Negli ultimi giorni il casting di Man of Tomorrow ha acceso un’ondata di speculazioni: la produzione sarebbe alla ricerca di una nuova protagonista femminile, e il profilo richiesto sembra combaciare in modo sorprendente con quello di Wonder Woman. La notizia arriva da Nexus Point News, che descrive un personaggio sui vent’anni, dall’indole decisa, fisico potente e – dettaglio particolarmente eloquente – un’altezza superiore alla media. L’annuncio parla apertamente di una “guerriera”, ed è proprio questa combinazione di elementi a far pensare che James Gunn sia pronto ad accogliere Diana Prince nel rinnovato DCU, forse già prima del suo film dedicato.
Alcuni fan ipotizzano nomi alternativi, come Big Barda o Black Canary, ma a orientare i pronostici è proprio il parametro meno comune: la statura. Gunn, mesi fa, aveva già commentato le polemiche sui requisiti fisici dell’amazzone, sottolineando l’importanza di un casting coerente con la visione del nuovo universo condiviso. Ora quella stessa caratteristica ritorna come requisito ufficiale, rafforzando l’idea che si tratti davvero di Wonder Woman.
Se la teoria fosse confermata, Man of Tomorrow diventerebbe il suo punto di ingresso nel DCU, mentre il suo film solista rimane ancora in lavorazione senza una data precisa. La pellicola con David Corenswet e Nicholas Hoult, invece, è già fissata per il 9 luglio 2027 e si preannuncia insolita: Superman e Lex Luthor saranno costretti a collaborare contro una minaccia comune.
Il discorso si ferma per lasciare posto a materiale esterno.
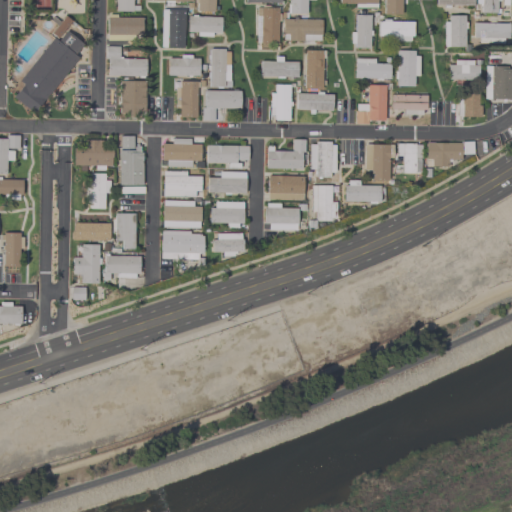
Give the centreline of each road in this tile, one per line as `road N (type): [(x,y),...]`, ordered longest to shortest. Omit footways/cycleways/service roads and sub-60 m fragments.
road 1 (secondary): [(511,159),(389,231),(0,364)]
road 2 (secondary): [(0,384),(323,276),(511,183)]
road 3 (residential): [(0,126),(478,134),(510,119)]
road 4 (residential): [(44,149),(44,370)]
road 5 (residential): [(60,364),(62,159)]
road 6 (residential): [(151,279),(154,131)]
road 7 (residential): [(95,129),(97,0)]
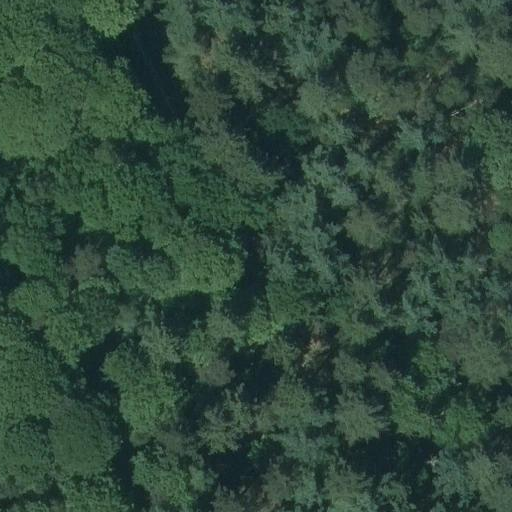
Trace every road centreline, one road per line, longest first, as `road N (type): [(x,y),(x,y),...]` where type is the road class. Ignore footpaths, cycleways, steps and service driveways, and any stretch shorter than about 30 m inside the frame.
road 1 (track): [(171,121),(374,511)]
road 2 (track): [(115,0),(171,121)]
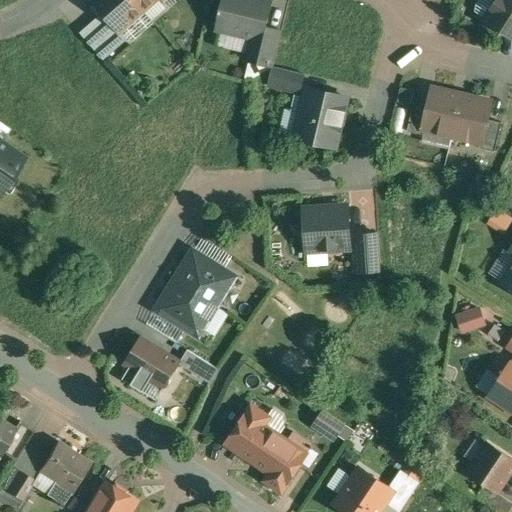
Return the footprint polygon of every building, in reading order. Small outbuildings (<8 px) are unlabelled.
[(143,9),(134,0),(96,0),(94,2),(119,30),(143,9)] [(134,0),(143,9),(153,0),(134,0)] [(271,0),(224,0),(217,28),(254,37),(262,39),(265,27),(271,0)] [(511,0),(497,0),(485,20),(511,37),(511,0)] [(265,27),(262,39),(254,37),(248,60),(274,66),(282,31),(265,27)] [(304,73),(274,67),(270,85),(299,92),(304,73)] [(347,97),(306,87),(295,137),(336,146),(347,97)] [(462,94),(433,88),(429,105),(425,123),(426,123),(437,126),(436,131),(453,135),(462,94)] [(491,101),(462,94),(453,135),(469,139),(470,134),(482,137),(483,137),(487,119),(491,101)] [(414,102),(408,131),(423,134),(426,123),(425,123),(429,105),(414,102)] [(13,129),(0,119),(0,138),(5,141),(13,129)] [(502,122),(487,119),(483,137),(482,137),(479,148),(495,151),(502,122)] [(0,138),(0,192),(6,197),(31,158),(5,141),(0,138)] [(292,198),(272,202),(274,215),(295,211),(292,198)] [(348,207),(304,210),(307,249),(350,246),(348,207)] [(511,214),(500,207),(490,224),(507,233),(511,224),(511,214)] [(379,233),(359,235),(356,239),(358,271),(382,269),(379,233)] [(216,311),(217,312),(235,281),(189,254),(171,285),(216,311)] [(511,268),(503,283),(511,288),(511,268)] [(151,315),(198,342),(216,311),(171,285),(170,284),(151,315)] [(484,305),(458,314),(465,333),(490,324),(484,305)] [(181,361),(141,337),(125,363),(164,388),(180,363),(181,361)] [(205,360),(188,350),(181,361),(180,363),(197,374),(205,360)] [(219,369),(205,360),(197,374),(212,383),(219,369)] [(511,361),(490,395),(511,409),(511,361)] [(268,417),(252,406),(232,436),(246,445),(242,452),(272,472),(267,480),(282,490),(307,454),(306,453),(310,447),(312,449),(314,446),(312,444),(296,433),(293,437),(292,436),(288,441),(263,424),(268,417)] [(323,410),(311,426),(323,434),(334,418),(323,410)] [(15,429),(0,419),(0,454),(2,452),(16,429),(15,429)] [(20,420),(15,429),(16,429),(2,452),(16,460),(27,443),(35,430),(20,420)] [(93,464),(58,442),(48,456),(41,469),(57,479),(47,494),(62,504),(61,506),(64,508),(73,493),(75,493),(93,464)] [(511,471),(511,457),(488,442),(468,472),(486,484),(498,492),(511,471)] [(48,456),(27,443),(16,460),(12,465),(13,466),(35,479),(41,469),(48,456)] [(334,504),(346,511),(379,511),(395,488),(359,465),(334,504)] [(13,466),(1,484),(2,484),(1,486),(22,500),(35,479),(13,466)] [(130,511),(137,501),(108,483),(89,511),(130,511)] [(511,501),(498,492),(486,484),(477,497),(497,510),(499,511),(510,511),(511,509),(511,501)]
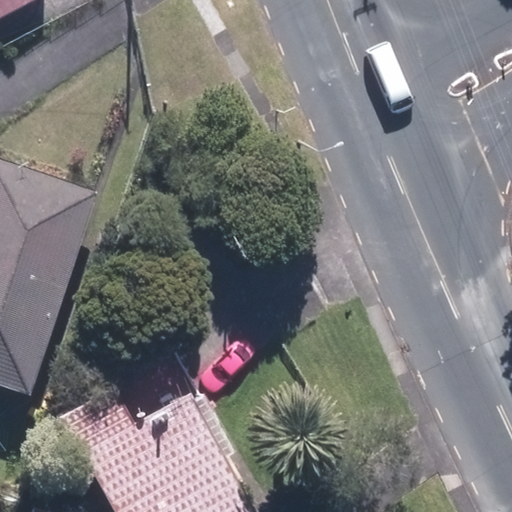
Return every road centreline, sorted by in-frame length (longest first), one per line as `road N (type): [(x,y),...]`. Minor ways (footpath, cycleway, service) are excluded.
road 1 (secondary): [(382,134),(511,439)]
road 2 (tertiary): [(382,134),(511,56)]
road 3 (secondary): [(327,0),(382,134)]
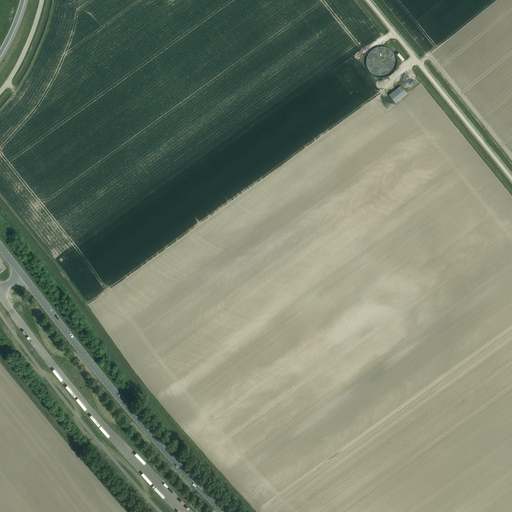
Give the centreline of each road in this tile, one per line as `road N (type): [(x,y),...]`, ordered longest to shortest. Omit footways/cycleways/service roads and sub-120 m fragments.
road 1 (tertiary): [(222,511),(138,423),(20,274)]
road 2 (unclassified): [(185,511),(104,428),(0,294)]
road 3 (unclassified): [(511,182),(365,0)]
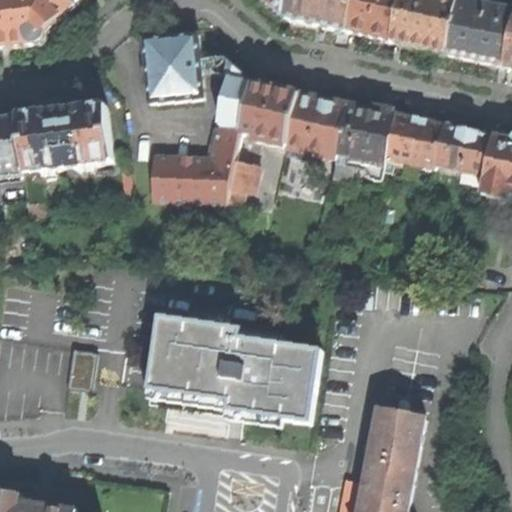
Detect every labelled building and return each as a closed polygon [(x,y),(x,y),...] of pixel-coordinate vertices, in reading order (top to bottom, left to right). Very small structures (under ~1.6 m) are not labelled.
[(0,0),(0,40),(1,51),(36,47),(58,27),(79,7),(72,0),(44,0),(23,2),(22,0),(0,0)] [(264,0),(289,21),(293,0),(264,0)] [(293,0),(289,21),(320,28),(352,35),(359,0),(293,0)] [(359,0),(352,35),(374,40),(396,45),(405,0),(359,0)] [(462,2),(452,0),(405,0),(396,45),(419,50),(450,57),(462,2)] [(511,47),(511,13),(462,2),(450,57),(475,62),(507,69),(511,47)] [(151,106),(206,101),(200,35),(171,38),(145,40),(151,106)] [(244,135),(255,86),(232,80),(218,146),(215,161),(187,160),(157,158),(157,203),(228,206),(238,164),(244,135)] [(273,90),(255,86),(244,135),(257,137),(256,142),(290,150),(302,96),(273,90)] [(324,101),(302,96),(290,150),(288,157),(307,161),(309,155),(338,162),(340,156),(351,107),(324,101)] [(371,111),(351,107),(340,156),(351,158),(351,162),(377,167),(374,180),(385,182),(390,161),(400,118),(371,111)] [(52,115),(20,119),(26,173),(32,219),(45,218),(48,213),(44,172),(117,163),(109,108),(52,115)] [(422,122),(400,118),(390,161),(439,171),(439,168),(449,128),(422,122)] [(0,121),(0,175),(26,173),(20,119),(0,121)] [(470,133),(449,128),(439,168),(469,175),(488,179),(497,139),(470,133)] [(511,142),(497,139),(488,179),(486,188),(505,192),(503,200),(511,201),(511,142)] [(263,169),(238,164),(228,206),(244,207),(247,194),(257,196),(263,169)] [(131,167),(123,168),(128,204),(136,203),(131,167)] [(467,183),(486,188),(488,179),(469,175),(467,183)] [(243,415),(312,425),(323,355),(242,343),(244,334),(163,322),(152,392),(232,404),(245,406),(243,415)] [(82,350),(77,389),(100,392),(105,353),(82,350)] [(238,414),(243,415),(245,406),(232,404),(231,413),(238,414)] [(410,511),(428,421),(382,412),(368,486),(349,482),(343,511),(410,511)] [(0,511),(72,511),(18,504),(0,501),(0,511)]
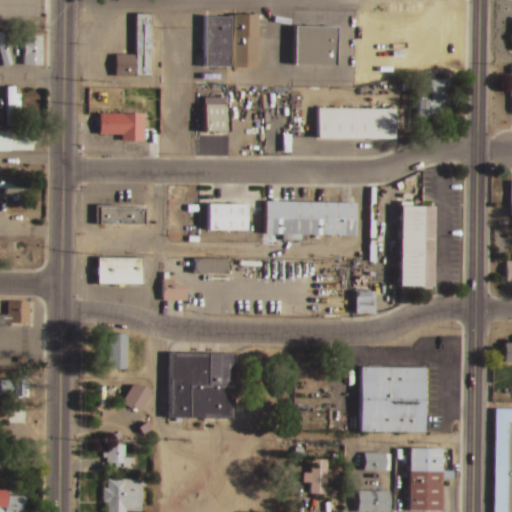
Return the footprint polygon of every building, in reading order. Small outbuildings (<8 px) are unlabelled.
[(134,14),(148,14),(148,76),(112,77),(112,54),(134,54),(134,14)] [(232,15),(255,15),(255,38),(253,38),(253,66),(232,66),(232,15)] [(201,16),(226,16),(226,66),(201,66),(201,16)] [(292,27),(292,64),(333,64),(333,27),(292,27)] [(25,35),(42,35),(43,65),(25,65),(25,35)] [(427,79),(448,79),(448,118),(427,118),(427,79)] [(7,86),(16,86),(16,94),(21,94),(21,117),(16,117),(16,126),(8,126),(7,86)] [(201,98),(201,133),(226,133),(226,105),(223,105),(223,99),(201,98)] [(414,100),(425,100),(425,117),(414,117),(414,100)] [(315,110),(391,109),(391,137),(316,138),(315,110)] [(97,114),(141,114),(141,142),(119,142),(119,135),(97,135),(97,114)] [(0,131),(10,131),(10,150),(0,150),(0,131)] [(12,132),(42,132),(42,142),(34,142),(34,150),(12,150),(12,132)] [(1,176),(29,176),(29,188),(27,188),(27,194),(5,195),(5,188),(1,188),(1,176)] [(263,201),(352,202),(352,235),(300,234),(300,242),(280,241),(280,234),(262,234),(263,201)] [(96,205),(118,205),(118,208),(146,208),(146,224),(96,225),(96,205)] [(205,205),(244,205),(244,229),(205,229),(205,205)] [(398,208),(433,208),(432,287),(397,287),(398,208)] [(193,258),(223,258),(224,273),(193,273),(193,258)] [(95,260),(139,260),(139,284),(95,284),(95,260)] [(511,284),(511,262),(503,263),(503,285),(511,284)] [(160,280),(171,280),(171,286),(184,286),(184,301),(160,301),(160,280)] [(353,291),(371,291),(371,313),(353,314),(353,291)] [(0,315),(8,315),(8,302),(30,301),(30,324),(11,324),(11,326),(0,326),(0,315)] [(108,334),(128,334),(129,370),(108,370),(108,334)] [(503,343),(511,343),(511,363),(503,363),(503,343)] [(167,351),(226,351),(226,417),(168,417),(167,351)] [(358,367),(421,368),(421,434),(357,433),(358,367)] [(1,380),(14,380),(13,373),(28,373),(28,397),(1,397),(1,380)] [(150,393),(132,382),(120,403),(137,414),(150,393)] [(490,511),(493,410),(511,410),(511,421),(505,421),(503,511),(490,511)] [(109,445),(125,445),(125,464),(109,464),(109,445)] [(406,511),(407,448),(438,449),(437,511),(406,511)] [(363,453),(384,453),(384,455),(389,455),(389,470),(384,470),(384,472),(363,472),(363,453)] [(309,460),(325,460),(324,494),(308,494),(308,483),(301,483),(301,474),(309,474),(309,460)] [(103,489),(108,489),(108,480),(142,480),(142,511),(109,511),(109,503),(103,503),(103,489)] [(0,492),(6,492),(6,497),(26,497),(26,511),(5,511),(5,509),(0,509),(0,492)] [(355,511),(355,492),(387,492),(387,511),(355,511)]
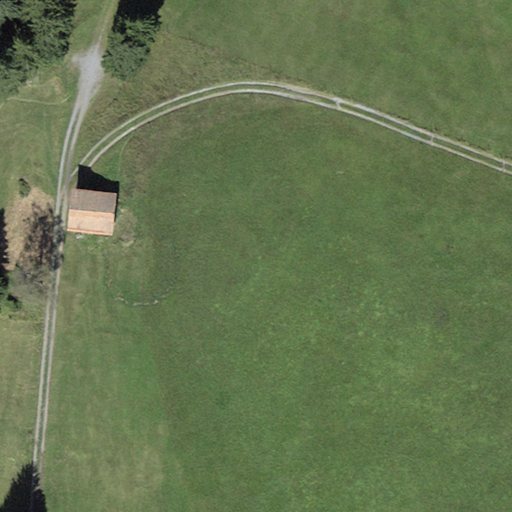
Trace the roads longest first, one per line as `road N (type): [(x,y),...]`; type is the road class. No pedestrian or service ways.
road 1 (track): [(34,511),(51,247),(114,0)]
road 2 (track): [(61,184),(153,112),(229,87),(341,104),(511,165)]
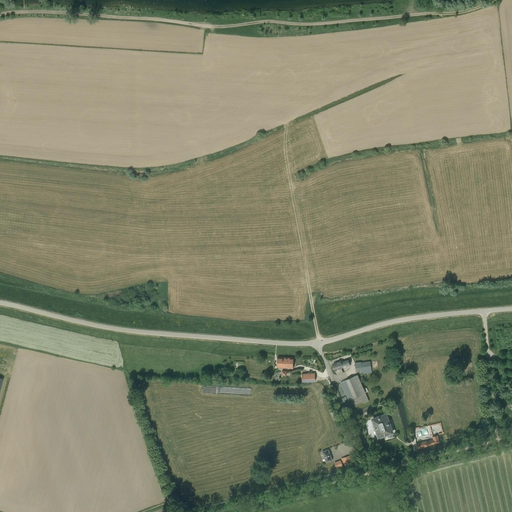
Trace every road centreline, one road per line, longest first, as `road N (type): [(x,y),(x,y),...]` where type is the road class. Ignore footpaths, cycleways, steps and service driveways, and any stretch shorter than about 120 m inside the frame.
road 1 (unclassified): [(0,303),(102,328),(301,345),(387,323),(511,309)]
road 2 (track): [(493,0),(458,13),(214,27),(0,15)]
road 3 (track): [(288,170),(318,334),(347,309)]
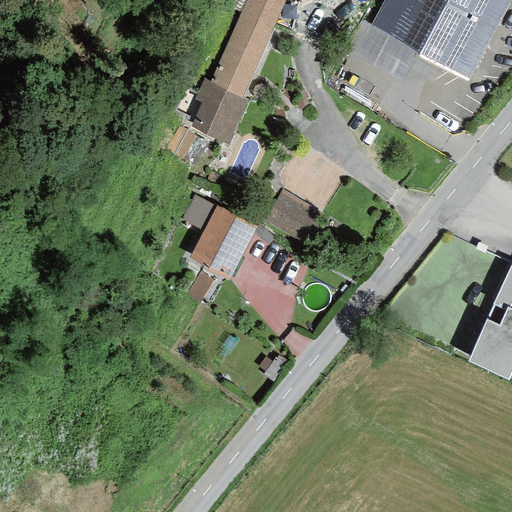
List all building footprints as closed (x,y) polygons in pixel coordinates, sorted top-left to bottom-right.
[(241,98),(285,0),(246,0),(210,82),(209,84),(241,98)] [(510,0),(385,0),(370,27),(466,80),(510,0)] [(249,101),(241,98),(209,84),(210,82),(203,79),(194,100),(200,103),(189,129),(228,145),(237,124),(239,124),(249,101)] [(195,135),(178,126),(165,149),(181,159),(195,135)] [(320,212),(282,190),(264,220),(303,242),(320,212)] [(217,207),(194,195),(180,219),(204,232),(217,207)] [(257,227),(217,207),(204,232),(189,258),(229,279),(257,227)] [(511,369),(511,265),(467,361),(507,380),(511,369)] [(214,281),(199,272),(185,294),(200,303),(214,281)]
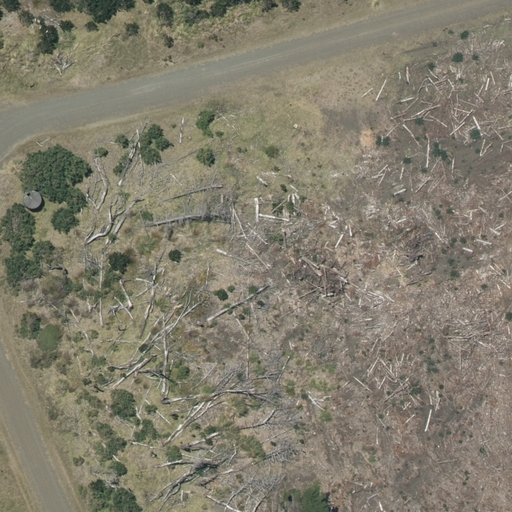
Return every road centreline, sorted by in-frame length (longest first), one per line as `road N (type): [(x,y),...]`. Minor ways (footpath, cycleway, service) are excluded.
road 1 (track): [(0,124),(424,0)]
road 2 (track): [(62,511),(0,353)]
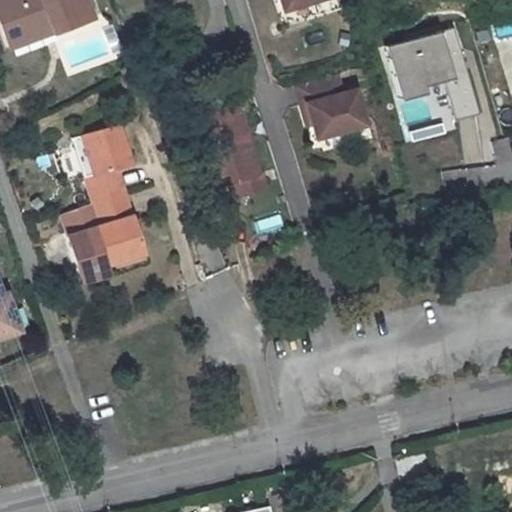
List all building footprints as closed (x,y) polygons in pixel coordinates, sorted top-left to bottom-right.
[(0,0),(0,14),(8,37),(53,21),(57,31),(95,16),(88,0),(0,0)] [(280,0),(283,9),(315,0),(280,0)] [(454,29),(390,46),(403,98),(445,87),(453,117),(475,112),(454,29)] [(343,93),(312,103),(318,122),(313,123),(319,143),(324,158),(372,143),(362,108),(348,112),(343,93)] [(257,171),(235,102),(190,116),(212,186),(230,180),(257,171)] [(312,103),(302,106),(314,145),(319,143),(313,123),(318,122),(312,103)] [(114,127),(81,137),(93,176),(84,178),(92,204),(124,194),(117,169),(128,165),(114,127)] [(72,141),(84,178),(93,176),(81,137),(72,141)] [(257,171),(230,180),(234,191),(260,183),(257,171)] [(68,236),(83,281),(106,273),(104,265),(144,252),(124,194),(92,204),(71,213),(78,233),(68,236)] [(62,216),(68,236),(78,233),(71,213),(62,216)] [(279,213),(254,221),(258,232),(283,225),(279,213)] [(106,273),(107,274),(147,261),(144,252),(104,265),(106,273)] [(0,334),(19,327),(5,287),(0,289),(0,334)] [(397,458),(401,476),(430,470),(426,451),(397,458)]
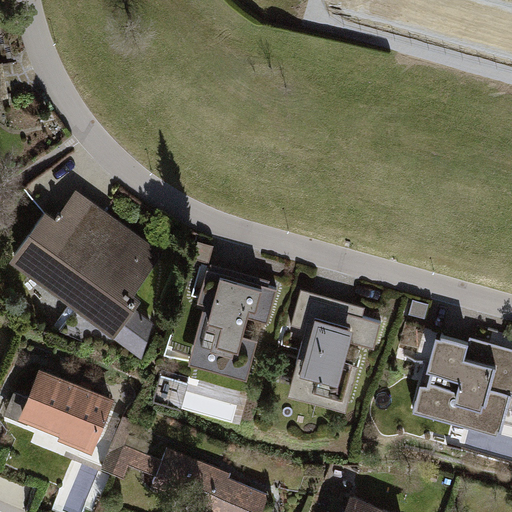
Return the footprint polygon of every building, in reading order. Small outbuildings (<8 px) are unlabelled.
[(511,0),(443,0),(443,1),(510,15),(510,16),(511,16),(511,0)] [(45,212),(15,254),(69,294),(67,296),(114,330),(115,329),(131,308),(138,299),(130,293),(154,261),(99,221),(106,211),(77,190),(61,212),(59,210),(56,213),(58,215),(55,219),(45,212)] [(161,251),(106,211),(99,221),(154,261),(161,251)] [(277,286),(207,267),(198,300),(212,304),(204,333),(191,329),(184,353),(248,371),(258,337),(242,333),(247,315),(267,321),(277,286)] [(341,304),(311,296),(297,347),(306,349),(296,383),(349,397),(359,361),(342,357),(347,338),(374,346),(382,320),(340,308),(341,304)] [(131,308),(115,329),(142,349),(151,322),(144,318),(146,315),(140,311),(138,313),(131,308)] [(468,340),(428,329),(420,359),(426,361),(413,407),(456,419),(457,415),(502,427),(511,393),(511,389),(511,363),(498,359),(500,349),(468,340)] [(511,346),(469,335),(468,340),(500,349),(498,359),(511,363),(511,389),(511,393),(511,346)] [(110,399),(41,370),(29,399),(24,413),(30,415),(63,429),(61,433),(91,445),(110,399)] [(183,403),(189,378),(164,372),(158,397),(183,403)] [(24,413),(29,399),(14,392),(6,413),(27,421),(30,415),(24,413)] [(102,466),(113,470),(124,444),(128,435),(134,419),(123,415),(102,466)] [(124,444),(133,448),(128,462),(156,473),(162,459),(138,450),(142,441),(128,435),(124,444)] [(128,462),(133,448),(124,444),(113,470),(123,474),(128,462)] [(222,469),(167,447),(162,459),(156,473),(153,481),(205,503),(204,506),(219,511),(260,511),(268,494),(220,474),(222,469)] [(382,511),(353,500),(347,511),(382,511)]
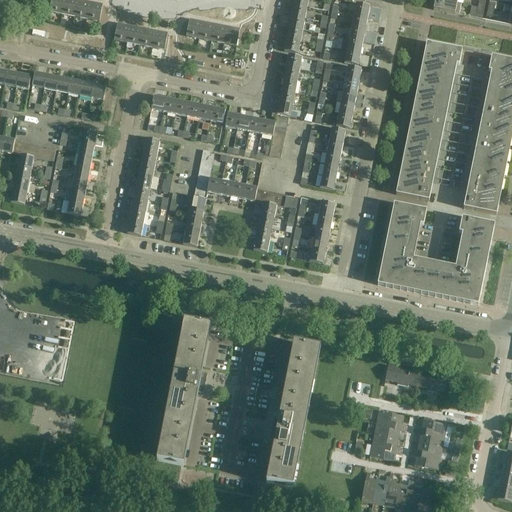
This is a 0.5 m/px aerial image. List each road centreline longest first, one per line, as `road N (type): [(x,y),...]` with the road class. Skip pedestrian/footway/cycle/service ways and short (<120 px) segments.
road 1 (residential): [(339,297),(397,0)]
road 2 (tertiary): [(293,289),(104,251)]
road 3 (residential): [(104,251),(140,74)]
road 4 (tertiary): [(509,331),(339,297)]
road 5 (residential): [(140,74),(0,47)]
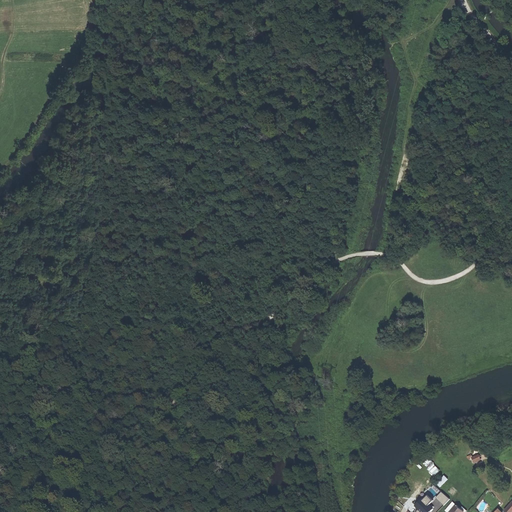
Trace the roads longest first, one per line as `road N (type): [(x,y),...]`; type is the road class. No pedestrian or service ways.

L’aggiunta di Diana potrebbe creare una dinamica ancora più ricca, soprattutto se la sua presenza sarà sostanziale e non relegata a un’apparizione marginale.
La storia dei fumetti DC offre numerosi precedenti in cui Superman e Wonder Woman condividono scenari politici, morali e militari complessi, con Lex sempre pronto a sfruttare ogni apertura. La conferma di Rick Flag Sr. nel cast, interpretato da Frank Grillo, indica già un intreccio più ampio con altre trame del DCU. Introdurre Diana in questa fase, in una versione esperta ma ancora lontana dal suo pieno status mitico, permetterebbe a Gunn di impostare un percorso narrativo solido e a lungo termine.
In attesa dell’annuncio ufficiale, l’ipotesi ha già galvanizzato il pubblico: la nuova avventura di Superman potrebbe trasformarsi non solo nel suo sequel, ma nel primo vero crocevia dell’intero progetto cinematografico DC.